Strachey’s way with Thomas Carlyle in a shorter piece collected in Portraits in Literature is similarly deflationary, prophetic fire reduced to a fart in a biscuit tin.

He had higher views: surely he would be remembered as a prophet. And no doubt he had many of the qualifications for that profession - a loud voice, a bold face and a bad temper. But unfortunately there was one essential characteristic that he lacked - he was not dishonoured in his own country. Instead of being put into a pit and covered with opprobrium, he made a comfortable income , was supplied by Mrs. Carlyle with everything that he wanted, and was the favourite guest at Lady Ashburton’s fashionable parties. Prophecies, in such circumstances, however voluminous and disagreeable they may be, are apt to have something wrong with them. And in any case, who remembers prophets? Isaiah and Jeremiah, no doubt have gained a certain reputation; but then Isaiah and Jeremiah have had the extraordinary good fortune to be translated into English by a committee of English Bishops.

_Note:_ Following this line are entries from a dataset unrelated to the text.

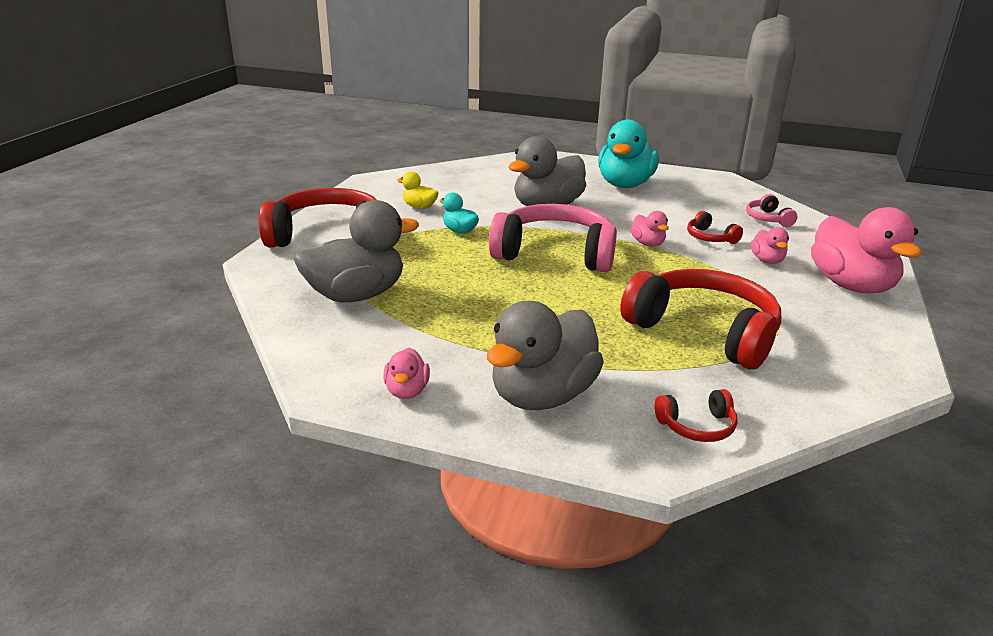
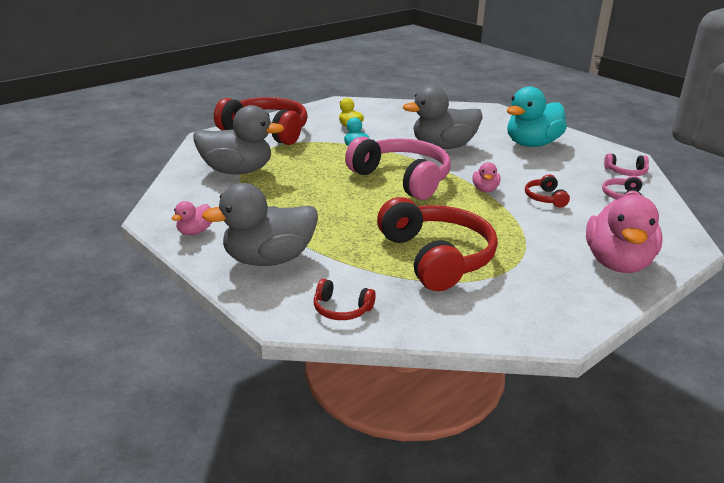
camera: 30 degrees right, 0 degrees up
pink duck [750,227,789,264] -> none
none -> pink headphones [604,154,649,176]

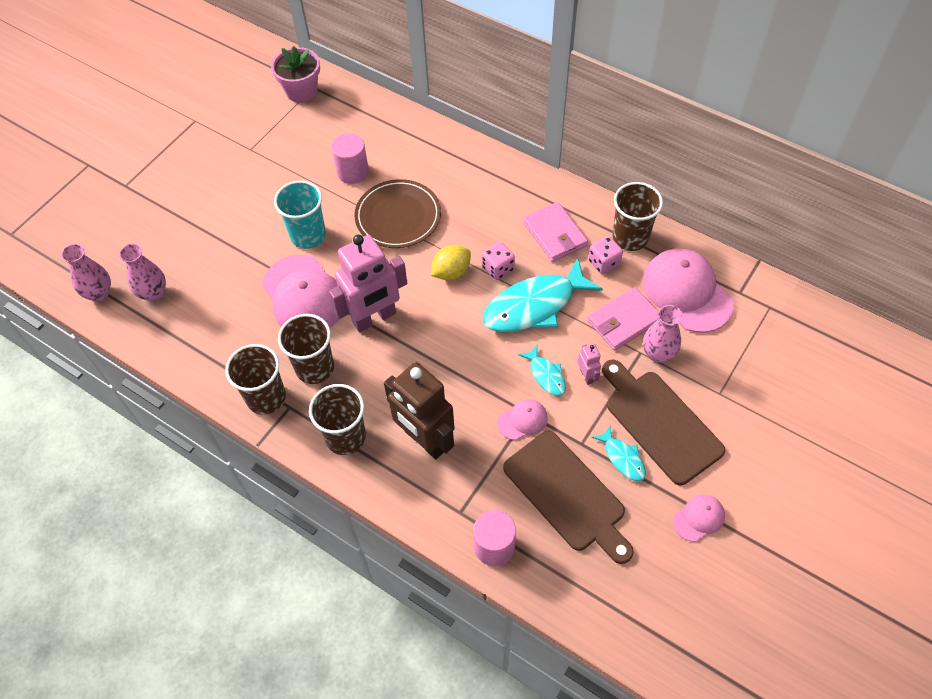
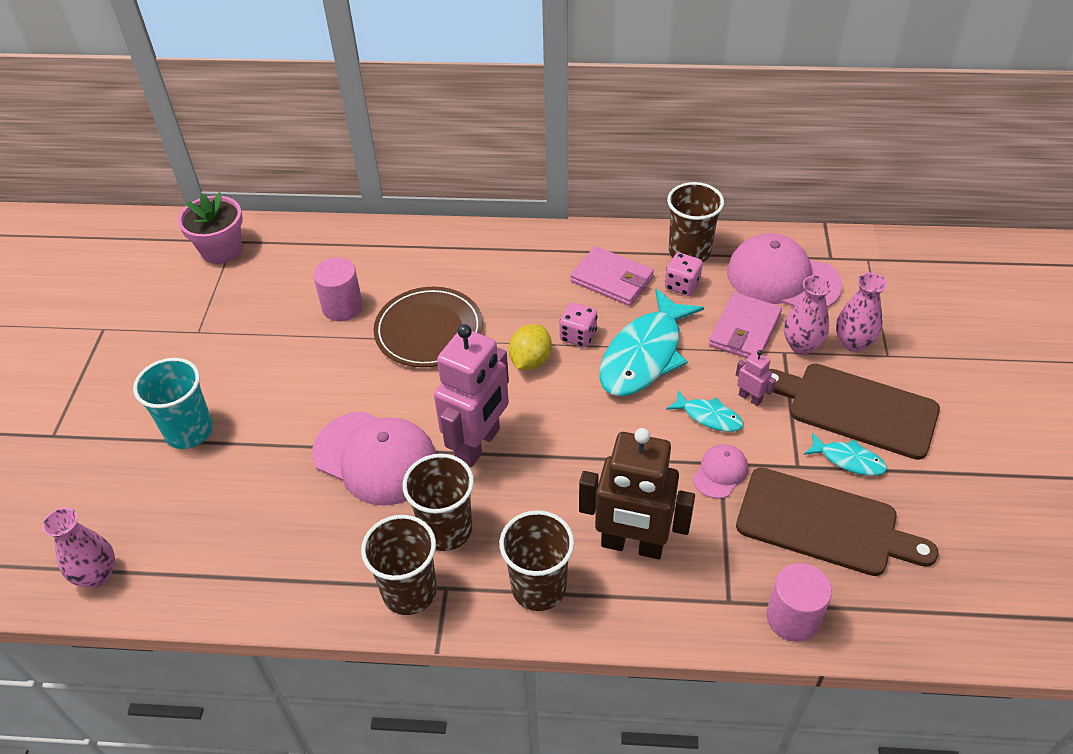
camera: 30 degrees left, 10 degrees down
pink vase [119,243,166,301] -> pink vase moved to [836,273,887,352]
turquoise cup [274,180,326,249] -> turquoise cup moved to [133,358,213,449]
pink cap [673,495,725,542] -> none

The loss to English literature of Jane Welsh is blamed on the Sage of Chelsea. No, Lytton, no, this must be the easiest sum ever presented to the felicific calculus. The misery of two people was obviated by them marrying each other.
Finally one must judge Strachey to be an unreliable critic though a wonderful stylist with an accurate but not deadly sting. His major works are available on the Gutenberg Project.